* _DATA PROVIDED_:

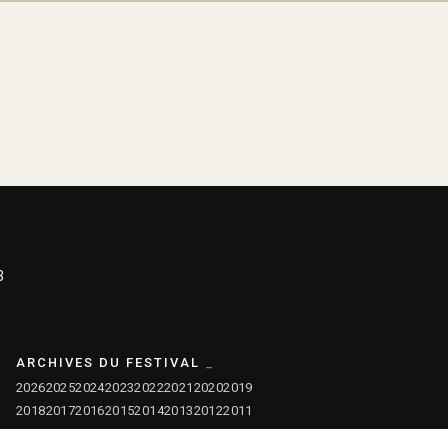
3
ARCHIVES DU FESTIVAL
2026
2025
2024
2023
2022
2021
2020
2019
2018
2017
2016
2015
2014
2013
2012
2011
2010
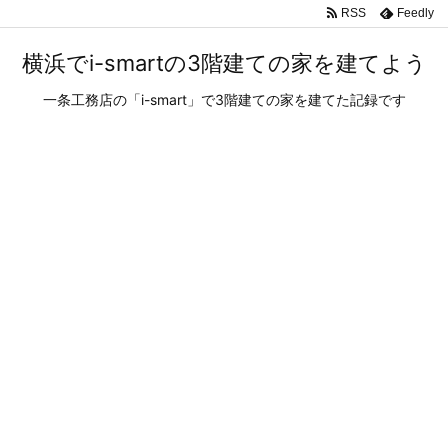
RSS
Feedly
横浜でi-smartの3階建ての家を建てよう
一条工務店の「i-smart」で3階建ての家を建てた記録です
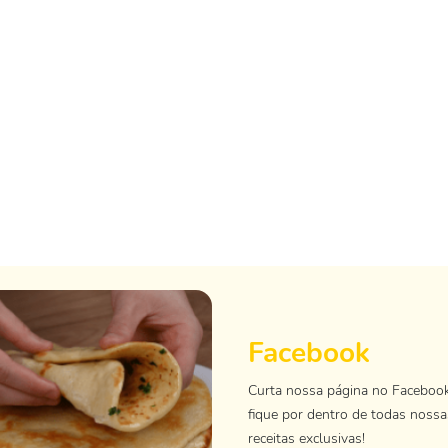
Facebook
Curta nossa página no Faceboo
fique por dentro de todas nossa
receitas exclusivas!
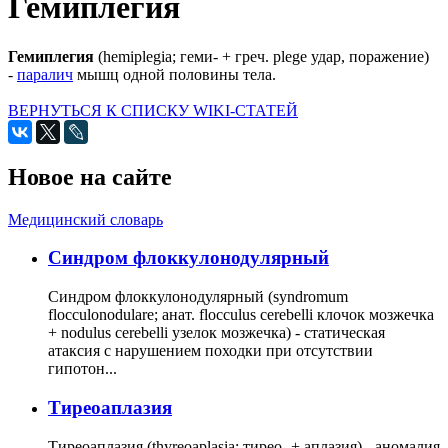
Гемиплегия
Гемиплегия
(hemiplegia; геми- + греч. plege удар, поражение)
-
паралич
мышц одной половины тела.
ВЕРНУТЬСЯ К СПИСКУ WIKI-СТАТЕЙ
Новое на сайте
Медицинский словарь
Cиндром флоккулонодулярный
Синдром флоккулонодулярный (syndromum
flocculonodulare; анат. flocculus cerebelli клочок мозжечка
+ nodulus cerebelli узелок мозжечка) - статическая
атаксия с нарушением походки при отсутствии
гипотон...
Тиреоаплазия
Тиреоаплазия (thyreoaplasia; тирео- + аплазия) - аномалия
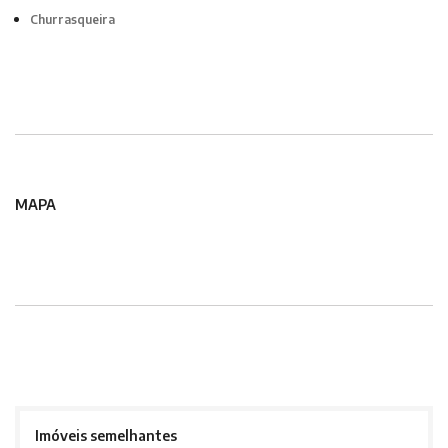
Churrasqueira
MAPA
Imóveis semelhantes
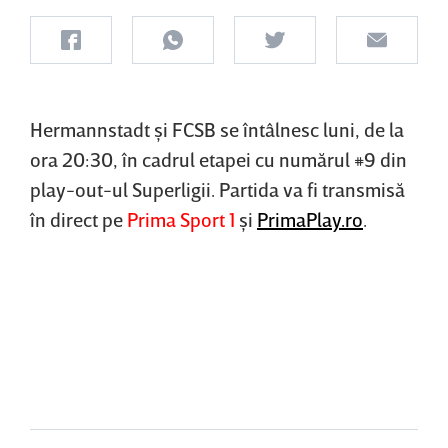
Hermannstadt şi FCSB se întâlnesc luni, de la
ora 20:30, în cadrul etapei cu numărul #9 din
play-out-ul Superligii. Partida va fi transmisă
în direct pe
Prima Sport 1
şi
PrimaPlay.ro
.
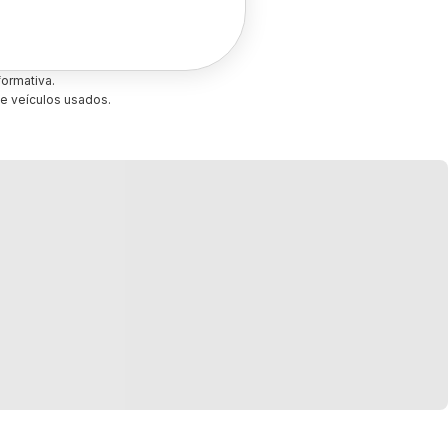
ormativa.
e veículos usados.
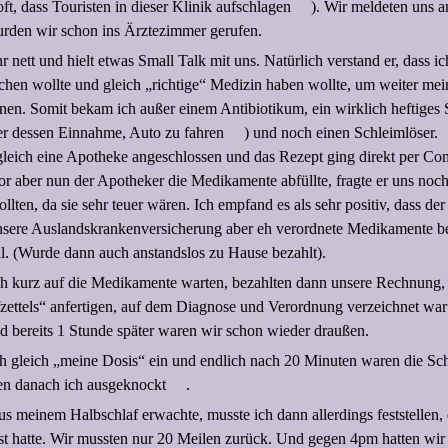
oft, dass Touristen in dieser Klinik aufschlagen
). Wir meldeten uns a
wurden wir schon ins Ärztezimmer gerufen.
r nett und hielt etwas Small Talk mit uns. Natürlich verstand er, dass i
hen wollte und gleich „richtige“ Medizin haben wollte, um weiter me
nen. Somit bekam ich außer einem Antibiotikum, ein wirklich heftiges 
er dessen Einnahme, Auto zu fahren
) und noch einen Schleimlöser.
gleich eine Apotheke angeschlossen und das Rezept ging direkt per C
or aber nun der Apotheker die Medikamente abfüllte, fragte er uns noch
ollten, da sie sehr teuer wären. Ich empfand es als sehr positiv, dass de
nsere Auslandskrankenversicherung aber eh verordnete Medikamente b
al. (Wurde dann auch anstandslos zu Hause bezahlt).
h kurz auf die Medikamente warten, bezahlten dann unsere Rechnung, 
ettels“ anfertigen, auf dem Diagnose und Verordnung verzeichnet war 
nd bereits 1 Stunde später waren wir schon wieder draußen.
ich gleich „meine Dosis“ ein und endlich nach 20 Minuten waren die 
en danach ich ausgeknockt
.
us meinem Halbschlaf erwachte, musste ich dann allerdings feststellen,
t hatte. Wir mussten nur 20 Meilen zurück. Und gegen 4pm hatten wir 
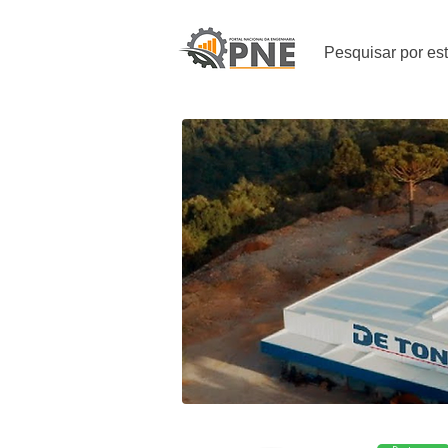
Pesquisar por es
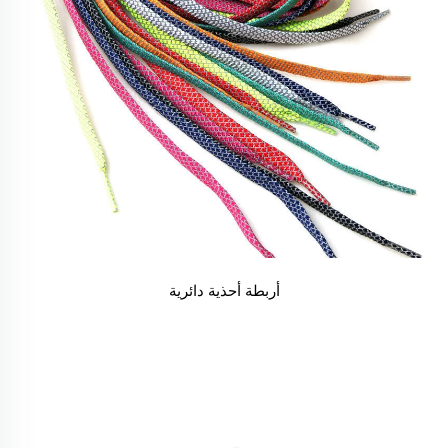
أربطة أحذية دائرية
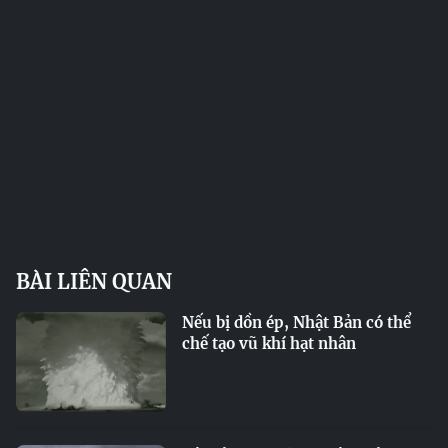
BÀI LIÊN QUAN
Nếu bị dồn ép, Nhật Bản có thể
chế tạo vũ khí hạt nhân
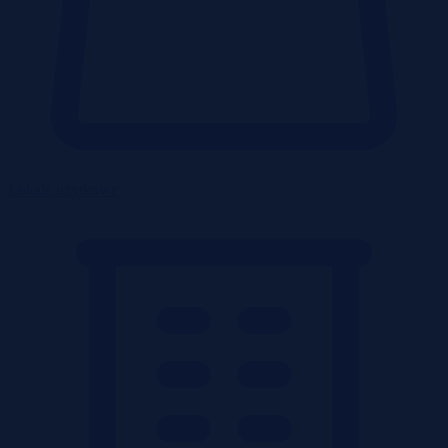
Lokale użytkowe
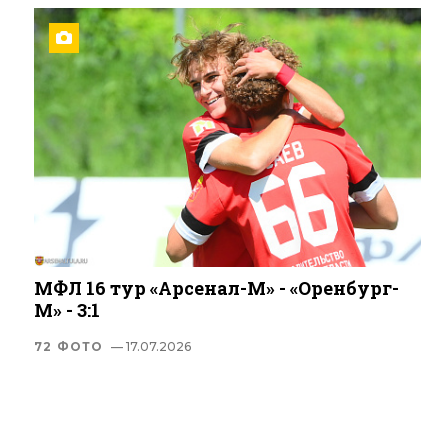
МФЛ 16 тур «Арсенал-М» - «Оренбург-
М» - 3:1
72 ФОТО
— 17.07.2026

* _TASK PROMPT_: Whatever else the listing above holds, retype exactly only the lines from the one containing "nen. Somit bekam" to the one containing "ich gleich „meine", both ends kept.

* _EXERCISE OUTPUT_:
nen. Somit bekam ich außer einem Antibiotikum, ein wirklich heftiges 
er dessen Einnahme, Auto zu fahren
) und noch einen Schleimlöser.
gleich eine Apotheke angeschlossen und das Rezept ging direkt per C
or aber nun der Apotheker die Medikamente abfüllte, fragte er uns noch
ollten, da sie sehr teuer wären. Ich empfand es als sehr positiv, dass de
nsere Auslandskrankenversicherung aber eh verordnete Medikamente b
al. (Wurde dann auch anstandslos zu Hause bezahlt).
h kurz auf die Medikamente warten, bezahlten dann unsere Rechnung, 
ettels“ anfertigen, auf dem Diagnose und Verordnung verzeichnet war 
nd bereits 1 Stunde später waren wir schon wieder draußen.
ich gleich „meine Dosis“ ein und endlich nach 20 Minuten waren die 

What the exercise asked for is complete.